The Bleeding Season

The Bleeding Season - Greg F. Gifune I think I'm going to be in the minority on this one.

Beautifully written, no doubt about that. The first third of the book was gripping and intriguing, but then the story became mired in lengthy ruminations by the narrator (usually not a good thing in a first-person book) and rambling didactics by secondary characters whose eloquence inexplicably exceeded what it by all rights should have been given their descriptions.

There were several problems I had here, the main one being that the plot:lenth ratio was way off. What could have been an excellent novella is instead padded out into a full-length novel. Words, so many words - pretty words that flow and sparkle, but ultimately add little to the story. The actions of the protoganist throughout the story have a deus ex machina feel that I never was able to buy into as real, urgent or even likely, and this reduced the level of suspense to curiousity rather than excitement.

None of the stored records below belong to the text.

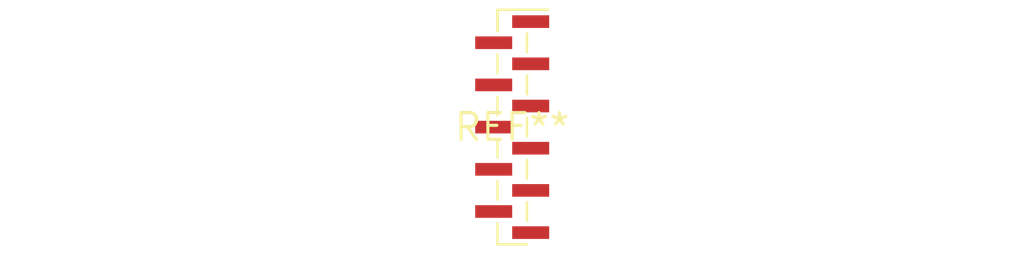
<source format=kicad_pcb>
(kicad_pcb (version 20240108) (generator pcbnew)

  (general
    (thickness 1.6)
  )

  (paper "A4")
  (layers
    (0 "F.Cu" signal)
    (31 "B.Cu" signal)
    (32 "B.Adhes" user "B.Adhesive")
    (33 "F.Adhes" user "F.Adhesive")
    (34 "B.Paste" user)
    (35 "F.Paste" user)
    (36 "B.SilkS" user "B.Silkscreen")
    (37 "F.SilkS" user "F.Silkscreen")
    (38 "B.Mask" user)
    (39 "F.Mask" user)
    (40 "Dwgs.User" user "User.Drawings")
    (41 "Cmts.User" user "User.Comments")
    (42 "Eco1.User" user "User.Eco1")
    (43 "Eco2.User" user "User.Eco2")
    (44 "Edge.Cuts" user)
    (45 "Margin" user)
    (46 "B.CrtYd" user "B.Courtyard")
    (47 "F.CrtYd" user "F.Courtyard")
    (48 "B.Fab" user)
    (49 "F.Fab" user)
    (50 "User.1" user)
    (51 "User.2" user)
    (52 "User.3" user)
    (53 "User.4" user)
    (54 "User.5" user)
    (55 "User.6" user)
    (56 "User.7" user)
    (57 "User.8" user)
    (58 "User.9" user)
  )

  (setup
    (pad_to_mask_clearance 0)
    (pcbplotparams
      (layerselection 0x00010fc_ffffffff)
      (plot_on_all_layers_selection 0x0000000_00000000)
      (disableapertmacros false)
      (usegerberextensions false)
      (usegerberattributes false)
      (usegerberadvancedattributes false)
      (creategerberjobfile false)
      (dashed_line_dash_ratio 12.000000)
      (dashed_line_gap_ratio 3.000000)
      (svgprecision 4)
      (plotframeref false)
      (viasonmask false)
      (mode 1)
      (useauxorigin false)
      (hpglpennumber 1)
      (hpglpenspeed 20)
      (hpglpendiameter 15.000000)
      (dxfpolygonmode false)
      (dxfimperialunits false)
      (dxfusepcbnewfont false)
      (psnegative false)
      (psa4output false)
      (plotreference false)
      (plotvalue false)
      (plotinvisibletext false)
      (sketchpadsonfab false)
      (subtractmaskfromsilk false)
      (outputformat 1)
      (mirror false)
      (drillshape 1)
      (scaleselection 1)
      (outputdirectory "")
    )
  )

  (net 0 "")

  (footprint "PinHeader_1x11_P1.00mm_Vertical_SMD_Pin1Right" (layer "F.Cu") (at 0 0))

)

</source>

The other issue I had was with the complete seriousness of the proceedings. The ambition of the author to achieve "literary" or "meaningful" fiction status seems to be greater than what the product actually delivers, and the darkness and evil it intends to portray comes off to me about as menacing as a Nine Inch Nails video from the mid-nineties. A little fun never fails to hurt a work of horror in my opinion, and there is little in the way of fun here. Overly earnest writing in horror makes me snicker, sorry.

Several scenes in the book stood out as exceptionally realized in written word, but actual horrors were few and far between. Unfortunately, I found the money shots in this book to be highly reminiscent of things I've seen in many horror films over the years. Excellent chops, few truly original ideas.